(Activity):
Reproduce the text lines from every row below character for character, leaving out the pictures.

[Collected data]

== Segment start ==

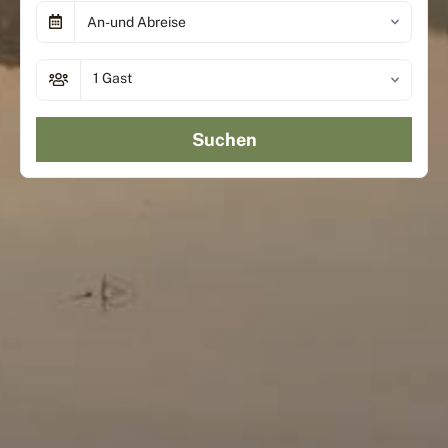
An-und Abreise
1 Gast
Suchen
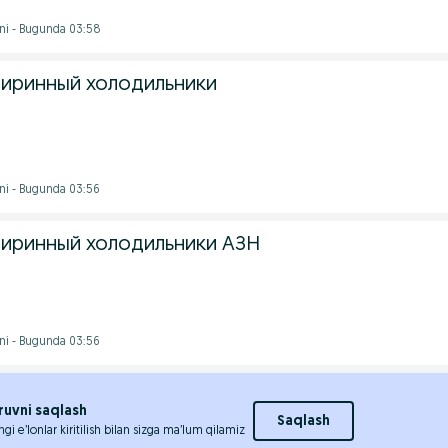
ni - Bugunda 03:58
иринный холодильники
ni - Bugunda 03:56
иринный холодильники АЗН
ni - Bugunda 03:56
ruvni saqlash
Saqlash
ngi e’lonlar kiritilish bilan sizga ma’lum qilamiz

== Segment end ==

(Reply to the exercise):
An-und Abreise
1 Gast
Suchen
ni - Bugunda 03:58
иринный холодильники
ni - Bugunda 03:56
иринный холодильники АЗН
ni - Bugunda 03:56
ruvni saqlash
Saqlash
ngi e’lonlar kiritilish bilan sizga ma’lum qilamiz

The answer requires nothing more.